Northwestern researchers discovered the brain becomes overly stimulated after a traumatic event causes an ongoing, frenzied interaction between two brain proteins long after they should have disengaged.
“It’s like they keep dancing even after the music stops,” explained principal investigator Jelena Radulovic, associate professor of psychiatry and behavioral sciences and Dunbar Scholar at Northwestern University Feinberg School of Medicine. When newly developed research drugs MPEP and MTEP were injected into the hippocampus, the calming drugs ended “the dance.”
“We were able to stop the development of exaggerated fear with a simple, single drug treatment and found the window of time we have to intervene,” Radulovic said. “Five hours is a huge window to prevent this serious disorder.” Past studies have tried to treat the extreme fear responses, after they have already developed, she noted.
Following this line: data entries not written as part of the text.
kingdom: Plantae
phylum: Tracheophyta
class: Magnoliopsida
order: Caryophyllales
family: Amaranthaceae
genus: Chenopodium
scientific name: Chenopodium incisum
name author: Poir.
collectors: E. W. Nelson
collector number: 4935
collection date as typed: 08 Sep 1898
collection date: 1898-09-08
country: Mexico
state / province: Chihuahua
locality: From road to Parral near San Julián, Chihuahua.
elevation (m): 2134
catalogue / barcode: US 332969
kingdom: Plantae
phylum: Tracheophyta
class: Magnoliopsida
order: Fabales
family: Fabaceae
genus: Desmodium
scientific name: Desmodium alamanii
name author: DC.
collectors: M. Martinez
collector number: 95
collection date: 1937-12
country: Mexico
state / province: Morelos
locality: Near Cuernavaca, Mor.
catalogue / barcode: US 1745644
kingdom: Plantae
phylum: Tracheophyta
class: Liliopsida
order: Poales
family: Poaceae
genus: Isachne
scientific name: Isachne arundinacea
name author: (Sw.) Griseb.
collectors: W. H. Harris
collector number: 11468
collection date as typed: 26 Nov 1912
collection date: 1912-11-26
The study, conducted with mice, was published Dec. 1 in the journal Biological Psychiatry.
An exaggerated fear disorder can be triggered by combat, an earthquake, a tsunami, rape or any traumatic psychological or physical event.
“People with this syndrome feel danger in everything that surrounds them,” Radulovic said. “They are permanently alert and aroused because they expect something bad to happen. They have insomnia; their social and family bonds are severed or strained. They avoid many situations because they are afraid something bad will happen. Even the smallest cues that resemble the traumatic event will trigger a full-blown panic attack.”
In a panic attack, a person’s heart rate shoots up, they may gasp for breath, sweat profusely and have a feeling of impending death.
Many people bounce back to normal functioning after stressful or dangerous situations have passed. Others may develop an acute stress disorder that goes away after a short period of time. But some go on to develop post-traumatic stress syndrome, which can appear after a time lag.
The stage is set for post-traumatic stress disorder after a stressful event causes a natural flood of glutamate, a neurotransmitter that excites the neurons. The excess glutamate dissipates after 30 minutes, but the neurons remain frenzied. The reason is the glutamate interacts with a second protein (Homer1a), which continues to stimulate the glutamate receptor, even when glutamate is gone.
For the study, Northwestern scientists first subjected mice to a one-hour immobilization, which is distressing to them but not painful. Next, the mice explored the inside of a box and, after they perceived it as safe, received a brief electric shock. Usually after a brief shock in the box, the animals develop normal fear conditioning. If they are returned to the box, they will freeze in fear about 50 percent of the time. However, after the second stressful experience, these mice froze 80 to 90 percent of the time.
The animals’ exaggerated chronic fear response continued for at least one month and resembles post-traumatic stress disorder in humans, Radulovic said.
For the second part of the study, Natalie Tronson, a postdoctoral fellow in Radulovic’s Dunbar Laboratory for Research on Memory and Fear, and Radulovic repeated the two stressful experiences with the mice but then injected them with MPEP and MTEP five hours after the immobilization. This time the mice did not develop the exaggerated fear response and froze for only 50 percent of the time.
“The mice’s fear responses were completely normal,” Radulovic said. “Their memories of the stressful event didn’t trigger the extreme responses anymore. This means we could have a prevention approach for humans exposed to acute, severe stressful events. “
The research was supported by the National Institute of Mental Health.